When the serum concentration of the antibodies is optimal, the animal is sacrificed. The spleen is aseptically removed and disrupted by mechanical or enzymatic methods to release the cells. The lymphocytes of the spleen are separated from the rest of the cells by density gradient centrifugation.
The thoroughly washed lymphocytes are mixed with HGPRT defective myeloma cells. The mixture of cells is exposed to polyethylene glycol (PEG) for a short period (a few minutes), since it is toxic. PEG is removed by washing and the cells are kept in a fresh medium. These cells are composed of a mixture of hybridomas (fused cells), free myeloma cells and free lymphocytes.
When the cells are cultured in HAT medium, only the hybridoma cells grow, while the rest will slowly disappear. This happens in 7-10 days of culture. Selection of a single antibody producing hybrid cells is very important. This is possible if the hybridomas are isolated and grown individually. The suspension of hybridoma cells is so diluted that the individual aliquots contain on an average one cell each. These cells, when grown in a regular culture medium, produce the desired antibody.
Monoclonal antibodies may need to be purified before they are used for a variety of purposes. Protein A affinity chromatography is used to purify monoclonal antibodies. It's the golden standard for monoclonal antibody (mAb) purification, and a technology that has gained high interest because of its great performance and capabilities. If customers need higher purity, further purification methods can be performed.
After purification, a series of quality control tests are performed to ensure the quality of monoclonal antibodies. Antibody concentration is evaluated by absorption at 280 nm (A280). The purity of monoclonal antibody is checked using SDS-PAGE. To estimate the monoclonal antibody titer, an ELISA test was the most suitable method.

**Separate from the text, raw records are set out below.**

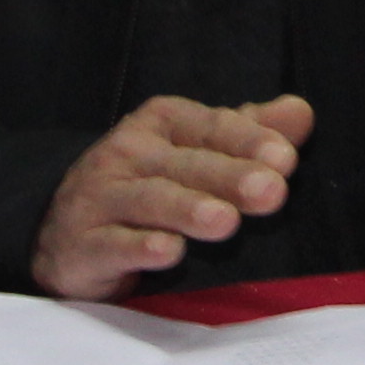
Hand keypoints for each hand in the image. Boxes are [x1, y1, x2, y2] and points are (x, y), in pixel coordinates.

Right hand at [35, 93, 312, 298]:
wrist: (63, 233)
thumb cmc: (148, 186)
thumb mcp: (195, 152)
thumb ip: (247, 133)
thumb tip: (300, 112)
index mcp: (161, 123)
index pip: (210, 127)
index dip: (247, 141)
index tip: (285, 158)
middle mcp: (128, 153)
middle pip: (187, 165)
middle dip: (230, 177)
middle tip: (271, 192)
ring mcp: (100, 198)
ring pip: (151, 201)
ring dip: (188, 210)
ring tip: (225, 222)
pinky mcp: (82, 245)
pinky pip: (114, 245)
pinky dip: (140, 248)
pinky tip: (169, 252)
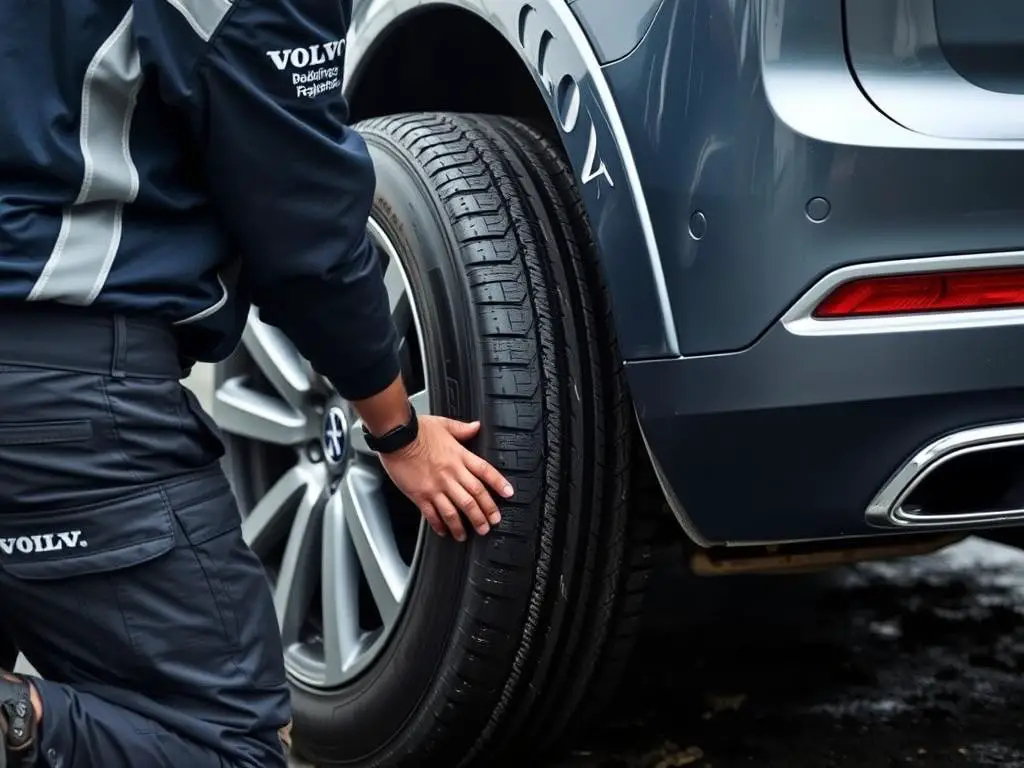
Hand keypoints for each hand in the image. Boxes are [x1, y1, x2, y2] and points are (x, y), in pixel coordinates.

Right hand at [378, 415, 513, 541]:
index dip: (499, 483)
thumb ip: (462, 429)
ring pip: (456, 510)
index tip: (508, 494)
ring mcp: (436, 486)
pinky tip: (445, 532)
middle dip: (486, 512)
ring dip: (465, 524)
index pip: (485, 471)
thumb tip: (477, 426)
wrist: (395, 436)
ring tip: (470, 534)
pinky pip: (433, 514)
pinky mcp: (420, 495)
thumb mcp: (444, 424)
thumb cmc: (417, 430)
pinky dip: (440, 525)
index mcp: (459, 456)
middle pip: (474, 496)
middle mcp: (451, 473)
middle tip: (492, 523)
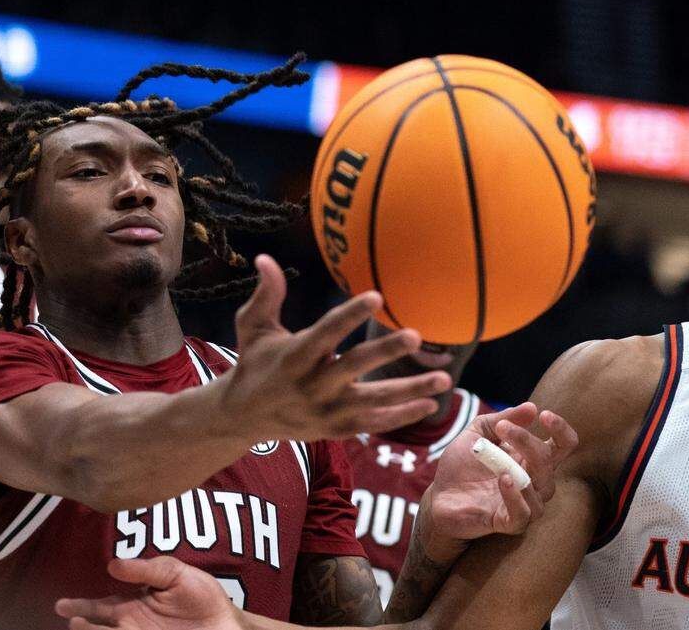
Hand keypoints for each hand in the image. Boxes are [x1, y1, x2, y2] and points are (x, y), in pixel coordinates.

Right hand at [55, 557, 244, 629]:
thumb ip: (147, 569)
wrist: (228, 625)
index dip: (80, 607)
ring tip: (81, 627)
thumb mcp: (178, 575)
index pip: (99, 608)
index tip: (63, 607)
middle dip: (82, 625)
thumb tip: (113, 565)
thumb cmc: (204, 598)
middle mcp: (130, 626)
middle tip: (73, 621)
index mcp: (133, 605)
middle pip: (97, 628)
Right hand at [220, 255, 450, 442]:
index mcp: (294, 357)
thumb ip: (266, 295)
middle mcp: (312, 386)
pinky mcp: (337, 429)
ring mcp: (327, 411)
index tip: (377, 295)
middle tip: (416, 336)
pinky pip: (374, 423)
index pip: (326, 332)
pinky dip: (402, 416)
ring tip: (445, 378)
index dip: (350, 315)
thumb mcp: (253, 328)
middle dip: (385, 352)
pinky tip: (430, 404)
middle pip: (354, 367)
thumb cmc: (254, 362)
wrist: (244, 417)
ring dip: (411, 390)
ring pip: (374, 401)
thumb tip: (265, 257)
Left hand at [420, 403, 577, 558]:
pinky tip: (503, 479)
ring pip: (543, 488)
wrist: (437, 498)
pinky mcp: (508, 522)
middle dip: (527, 441)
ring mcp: (523, 503)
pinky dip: (516, 496)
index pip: (563, 445)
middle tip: (502, 429)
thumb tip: (531, 407)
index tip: (543, 415)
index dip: (561, 430)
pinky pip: (524, 514)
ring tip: (499, 459)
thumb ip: (502, 419)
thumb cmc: (461, 466)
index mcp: (531, 458)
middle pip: (549, 461)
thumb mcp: (477, 433)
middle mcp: (534, 482)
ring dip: (523, 468)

1. Schook, L. B. (Ed.). (1987). Monoclonal antibody production techniques and applications. Dekker.
2. Groth, S. F. D. S., & Scheidegger, D. (1980). Production of monoclonal antibodies: strategy and tactics. Journal of immunological methods, 35(1-2), 1-21.
3. Pandey, S. (2010). Hybridoma technology for production of monoclonal antibodies. Hybridoma, 1(2), 017.
4. Liu, J. K. (2014). The history of monoclonal antibody development–progress, remaining challenges and future innovations. Annals of Medicine and Surgery, 3(4), 113-116.
5. Bazan, J., Całkosiński, I., & Gamian, A. (2012). Phage display—A powerful technique for immunotherapy: 1. Introduction and potential of therapeutic applications. Human vaccines & immunotherapeutics, 8(12), 1817-1828.